Ronaldo’s goal rush camouflaged United’s soft underbelly. Now he has moved on and one of the iron laws of football, defied these past three years, could reassert itself with a vengeance.
Great teams have solid spines. Goalkeeper, central defenders, central midfielders and a centre forward of repute. The World Cup-winning England team of 1966 fit this template perfectly. Brazil 1970 had class everywhere. The Brazil of 1982 lacked a mercurial central striker, as did the France side of 1998 but those teams were blessed by an overabundance of iconic midfielders. Socrates and Falco in Spain found their equivalent some 16 years later in Zidane, a giant on home soil.

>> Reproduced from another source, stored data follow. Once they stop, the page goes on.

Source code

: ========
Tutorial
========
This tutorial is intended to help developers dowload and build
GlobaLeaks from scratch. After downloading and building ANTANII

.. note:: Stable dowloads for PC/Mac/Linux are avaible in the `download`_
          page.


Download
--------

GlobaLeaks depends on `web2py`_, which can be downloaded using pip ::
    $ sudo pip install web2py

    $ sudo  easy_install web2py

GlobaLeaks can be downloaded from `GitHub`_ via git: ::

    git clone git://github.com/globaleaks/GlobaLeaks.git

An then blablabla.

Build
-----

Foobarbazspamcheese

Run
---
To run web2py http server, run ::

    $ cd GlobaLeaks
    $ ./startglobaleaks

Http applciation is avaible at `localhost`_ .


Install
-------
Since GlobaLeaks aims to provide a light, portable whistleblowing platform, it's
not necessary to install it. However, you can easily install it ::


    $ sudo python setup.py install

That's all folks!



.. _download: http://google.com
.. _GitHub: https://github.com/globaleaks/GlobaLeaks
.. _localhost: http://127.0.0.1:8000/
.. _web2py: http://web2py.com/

The backbone of the current United side is great in defence and was sublime in attack when Ronaldo was a Red, but the middle is now no more than adequate. The statistics don’t lie. The goals amassed by Carrick, Park, Anderson, Scholes, Giggs and Fletcher barely cover Lampard’s or Gerrard’s seasonal total. This should be a major source for concern of a team tasked with glory or bust.
With Ronaldo in Madrid, teams will take on United with a simple game plan to foil the champions. Stop Rooney, pen back Evra and choke the Red midfield supply lines and United will struggle to score, especially now that Ferguson favours 4-4-2. After all, if Rooney doesn’t hit the target and Berbatov is distracted, where is the goal threat?
Surely, Ferguson and his Carrington coaches have recognised this weakness and are working towards a solution. It may also be true that help is to immediately to hand. Could it be that the eventual conversion of Wayne Rooney into an attacking midfielder could give the club the iconic midfielder it has lacked for so long?